*What the exercise asks:* Nothing in the records may be altered, so transcribe them exactly.

*Transcribed page contents:*
⟨

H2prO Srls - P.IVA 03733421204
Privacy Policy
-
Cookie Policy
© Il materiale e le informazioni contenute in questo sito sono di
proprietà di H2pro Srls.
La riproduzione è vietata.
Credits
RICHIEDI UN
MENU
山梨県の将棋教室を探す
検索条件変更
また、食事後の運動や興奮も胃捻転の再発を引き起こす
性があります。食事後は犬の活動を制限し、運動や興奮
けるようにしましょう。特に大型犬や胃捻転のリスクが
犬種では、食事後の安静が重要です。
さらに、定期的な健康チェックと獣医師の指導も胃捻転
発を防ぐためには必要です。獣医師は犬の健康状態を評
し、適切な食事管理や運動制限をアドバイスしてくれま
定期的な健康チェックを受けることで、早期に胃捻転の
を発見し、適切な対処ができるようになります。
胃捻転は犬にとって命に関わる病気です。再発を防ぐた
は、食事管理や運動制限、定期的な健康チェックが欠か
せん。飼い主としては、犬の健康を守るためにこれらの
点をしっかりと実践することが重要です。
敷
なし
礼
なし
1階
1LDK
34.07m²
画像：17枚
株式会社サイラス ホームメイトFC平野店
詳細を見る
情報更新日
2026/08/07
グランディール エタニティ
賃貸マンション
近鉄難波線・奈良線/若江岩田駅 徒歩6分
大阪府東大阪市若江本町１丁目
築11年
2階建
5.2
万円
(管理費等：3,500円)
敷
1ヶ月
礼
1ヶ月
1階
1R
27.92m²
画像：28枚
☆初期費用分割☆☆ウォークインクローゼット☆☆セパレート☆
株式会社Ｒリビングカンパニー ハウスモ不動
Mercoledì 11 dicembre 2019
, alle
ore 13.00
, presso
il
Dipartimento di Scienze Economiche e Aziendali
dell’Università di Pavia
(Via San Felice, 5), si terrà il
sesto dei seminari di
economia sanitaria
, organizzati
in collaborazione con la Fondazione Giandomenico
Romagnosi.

⟩

*Solved exercise:*
H2prO Srls - P.IVA 03733421204
Privacy Policy
-
Cookie Policy
© Il materiale e le informazioni contenute in questo sito sono di
proprietà di H2pro Srls.
La riproduzione è vietata.
Credits
RICHIEDI UN
MENU
山梨県の将棋教室を探す
検索条件変更
また、食事後の運動や興奮も胃捻転の再発を引き起こす
性があります。食事後は犬の活動を制限し、運動や興奮
けるようにしましょう。特に大型犬や胃捻転のリスクが
犬種では、食事後の安静が重要です。
さらに、定期的な健康チェックと獣医師の指導も胃捻転
発を防ぐためには必要です。獣医師は犬の健康状態を評
し、適切な食事管理や運動制限をアドバイスしてくれま
定期的な健康チェックを受けることで、早期に胃捻転の
を発見し、適切な対処ができるようになります。
胃捻転は犬にとって命に関わる病気です。再発を防ぐた
は、食事管理や運動制限、定期的な健康チェックが欠か
せん。飼い主としては、犬の健康を守るためにこれらの
点をしっかりと実践することが重要です。
敷
なし
礼
なし
1階
1LDK
34.07m²
画像：17枚
株式会社サイラス ホームメイトFC平野店
詳細を見る
情報更新日
2026/08/07
グランディール エタニティ
賃貸マンション
近鉄難波線・奈良線/若江岩田駅 徒歩6分
大阪府東大阪市若江本町１丁目
築11年
2階建
5.2
万円
(管理費等：3,500円)
敷
1ヶ月
礼
1ヶ月
1階
1R
27.92m²
画像：28枚
☆初期費用分割☆☆ウォークインクローゼット☆☆セパレート☆
株式会社Ｒリビングカンパニー ハウスモ不動
Mercoledì 11 dicembre 2019
, alle
ore 13.00
, presso
il
Dipartimento di Scienze Economiche e Aziendali
dell’Università di Pavia
(Via San Felice, 5), si terrà il
sesto dei seminari di
economia sanitaria
, organizzati
in collaborazione con la Fondazione Giandomenico
Romagnosi.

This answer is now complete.